For some unexplained reason, R&B singer Rihanna — the queen of raunch culture, whose recent (widely banned) video featured blow-up dolls, bondage and Perez Hilton on a dog-leash — decided to shoot part of her new video in a grain field behind a Presbyterian church off the Belfast-to-Bangor road.

That's weird enough as it is. I mean, a muddy field beside a dual carriageway in Co Down, with the wind howling and the traffic whizzing past, doesn't exactly scream power, glamour and sex.

But it gets better. Pursued by a pack of eager photographers and cameramen, Rihanna starts to gyrate lasciviously among the wheat and, before you know it, she's whipped off her bikini top.

Incredulous motorists screech to a halt at the side of the road to get a better look; passing schoolchildren wave excitedly and hold up their mobile phones to record the action.

Rihanna frolics, pouts and poses. But who's this hoving into sight on his tractor? Why, it's DUP alderman Alan Graham, owner of the field in question.

He isn't happy with what he sees and decides to put a stop to it, on the grounds that things are getting “inappropriate”.

Given Rihanna's track-record, he ain't seen nothing yet. But the story ends well. The teetotal Christian farmer and the raunchy global superstar shake hands (presumably once Rihanna is fully covered up, unless Mr Graham politely averted his eyes) and go their separate ways.

“I wish no ill will against Rihanna and her friends,” said Alan Graham afterwards. “Perhaps they could acquaint themselves with a greater God.”

Other farmers across the country must be sick with envy at Mr Graham's wasted good fortune and marvelling at his principled restraint.

Still, at least they've got a new fantasy to while away the lonely hours on the tractor: chugging over the brow of a hill only to come upon a half-naked popstar getting jiggy in their cornfield.

It's easy to paint this as an encounter between a hopelessly outmoded, sin-haunted and uptight code of behaviour and a youthful, modern, uninhibited and emancipated attitude to sex and nudity. But it's not quite as simple as that.

There's no doubt that this is a society still tainted by prudishness.

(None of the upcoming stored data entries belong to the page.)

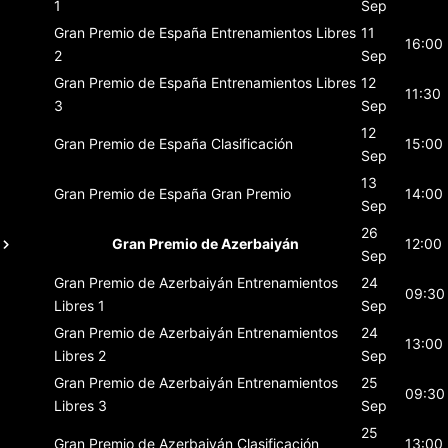
1
Sep
Gran Premio de España
Entrenamientos Libres
11
16:00
2
Sep
Gran Premio de España
Entrenamientos Libres
12
11:30
3
Sep
12
Gran Premio de España
Clasificación
15:00
Sep
13
Gran Premio de España
Gran Premio
14:00
Sep
26
Gran Premio de Azerbaiyán
12:00
Sep
Gran Premio de Azerbaiyán
Entrenamientos
24
09:30
Libres 1
Sep
Gran Premio de Azerbaiyán
Entrenamientos
24
13:00
Libres 2
Sep
Gran Premio de Azerbaiyán
Entrenamientos
25
09:30
Libres 3
Sep
25
Gran Premio de Azerbaiyán
Clasificación
13:00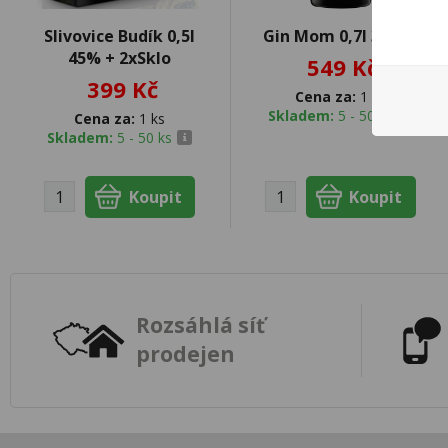
Slivovice Budík 0,5l
Gin Mom 0,7l 39,5%
45% + 2xSklo
549 Kč
399 Kč
Cena za:
1 ks
Skladem:
5 - 50 ks
Cena za:
1 ks
Skladem:
5 - 50 ks
Rozsáhlá síť
prodejen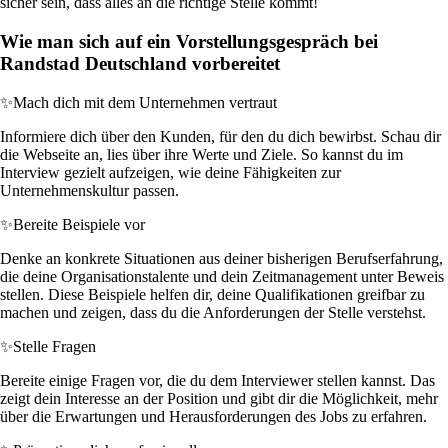
sicher sein, dass alles an die richtige Stelle kommt!
Wie man sich auf ein Vorstellungsgespräch bei
Randstad Deutschland vorbereitet
✨
Mach dich mit dem Unternehmen vertraut
Informiere dich über den Kunden, für den du dich bewirbst. Schau dir
die Webseite an, lies über ihre Werte und Ziele. So kannst du im
Interview gezielt aufzeigen, wie deine Fähigkeiten zur
Unternehmenskultur passen.
✨
Bereite Beispiele vor
Denke an konkrete Situationen aus deiner bisherigen Berufserfahrung,
die deine Organisationstalente und dein Zeitmanagement unter Beweis
stellen. Diese Beispiele helfen dir, deine Qualifikationen greifbar zu
machen und zeigen, dass du die Anforderungen der Stelle verstehst.
✨
Stelle Fragen
Bereite einige Fragen vor, die du dem Interviewer stellen kannst. Das
zeigt dein Interesse an der Position und gibt dir die Möglichkeit, mehr
über die Erwartungen und Herausforderungen des Jobs zu erfahren.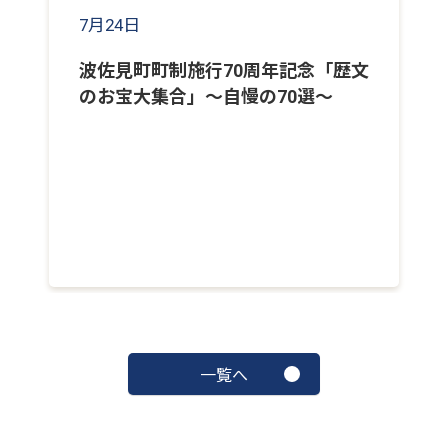
7月24日
波佐見町町制施行70周年記念「歴文
のお宝大集合」～自慢の70選～
一覧へ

In spite of the scenes of avid interest at the roadside as Rihanna shed her clothing, we're not exactly comfortable with nudity ourselves.

While many people from other countries are happy to walk naked across a swimming pool changing-room, or even go nude at the beach, we are the ones who are still struggling awkwardly to get changed under a towel, so that not even a glimpse of snowy flesh will be exposed to a stranger's gaze.

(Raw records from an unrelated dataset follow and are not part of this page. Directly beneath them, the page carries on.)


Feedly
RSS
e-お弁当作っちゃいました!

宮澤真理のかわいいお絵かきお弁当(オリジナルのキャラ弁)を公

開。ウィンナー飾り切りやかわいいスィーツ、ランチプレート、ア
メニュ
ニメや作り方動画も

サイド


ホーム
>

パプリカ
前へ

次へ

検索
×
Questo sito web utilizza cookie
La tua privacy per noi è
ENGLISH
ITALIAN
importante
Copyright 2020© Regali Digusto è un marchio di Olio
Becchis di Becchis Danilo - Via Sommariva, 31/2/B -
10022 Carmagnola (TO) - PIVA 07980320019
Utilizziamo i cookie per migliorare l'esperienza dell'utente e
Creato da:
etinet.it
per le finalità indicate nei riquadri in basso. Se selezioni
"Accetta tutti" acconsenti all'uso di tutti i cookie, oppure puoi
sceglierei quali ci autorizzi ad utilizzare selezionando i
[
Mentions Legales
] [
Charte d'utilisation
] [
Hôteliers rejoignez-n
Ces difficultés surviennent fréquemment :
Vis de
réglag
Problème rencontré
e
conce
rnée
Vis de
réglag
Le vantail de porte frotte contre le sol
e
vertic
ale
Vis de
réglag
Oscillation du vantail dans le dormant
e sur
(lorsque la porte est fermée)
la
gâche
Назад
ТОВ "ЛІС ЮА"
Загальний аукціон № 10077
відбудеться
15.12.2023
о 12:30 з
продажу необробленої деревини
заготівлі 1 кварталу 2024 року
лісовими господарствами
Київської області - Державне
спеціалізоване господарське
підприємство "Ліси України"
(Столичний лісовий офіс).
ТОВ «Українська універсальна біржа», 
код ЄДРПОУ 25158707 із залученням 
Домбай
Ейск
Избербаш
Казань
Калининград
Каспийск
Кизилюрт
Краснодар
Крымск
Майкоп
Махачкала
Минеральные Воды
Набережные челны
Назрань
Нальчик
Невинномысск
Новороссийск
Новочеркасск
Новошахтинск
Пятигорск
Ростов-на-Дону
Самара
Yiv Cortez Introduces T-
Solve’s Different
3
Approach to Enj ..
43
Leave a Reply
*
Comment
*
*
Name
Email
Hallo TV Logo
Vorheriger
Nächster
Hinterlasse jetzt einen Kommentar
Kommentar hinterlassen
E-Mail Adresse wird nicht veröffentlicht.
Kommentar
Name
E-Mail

Centuries of religious repression have left their mark: somewhere deep down (or not so deep down, in some fundamentalist circles) we still see bodies, especially female bodies, as dangerously sexual and uncontrollable, the agents of sin and guilt and shame.

The kind of brash, overt sexuality that Rihanna embodies is sometimes seen as the antidote to that old-fashioned, thin-lipped Puritan inheritance.

But, to my mind, it's just as unhealthy — more so, in some ways. For all the talk of empowerment and liberation, the sick message it sends to girls and young women is that, no matter what other talents and attributes you may have, you will be judged fundamentally on how you look.

More than that, you will be judged on how sexually desirable you are.

I don't see any male R&B artists frolicking half-naked around fields. That's because the male stars don't need to market themselves as hyper-sexual spectacles, acting out some tired and deliberately manufactured porn fantasy. Rihanna is just a player in this game. Probably she would have been quite happy to put her top back on and go into Mr Graham's farmhouse for a cup of tea and a slice of toasted veda, if he'd offered. Pretending to be a real-life blow-up-doll all the time must be exhausting.

Experiencing real nudity — not as a contrived pose, or a paid performance, but flinging off your clothes for the sheer hell of it — can be incredibly exhilarating.

Standing completely bare in a summer hailstorm in the Mournes, or running naked out of the sand-dunes and into the surf on a deserted Co Donegal beach, can make you feel like you are truly alive. Just make sure there aren't any photographers, cheering schoolchildren, or irate farmers hanging around.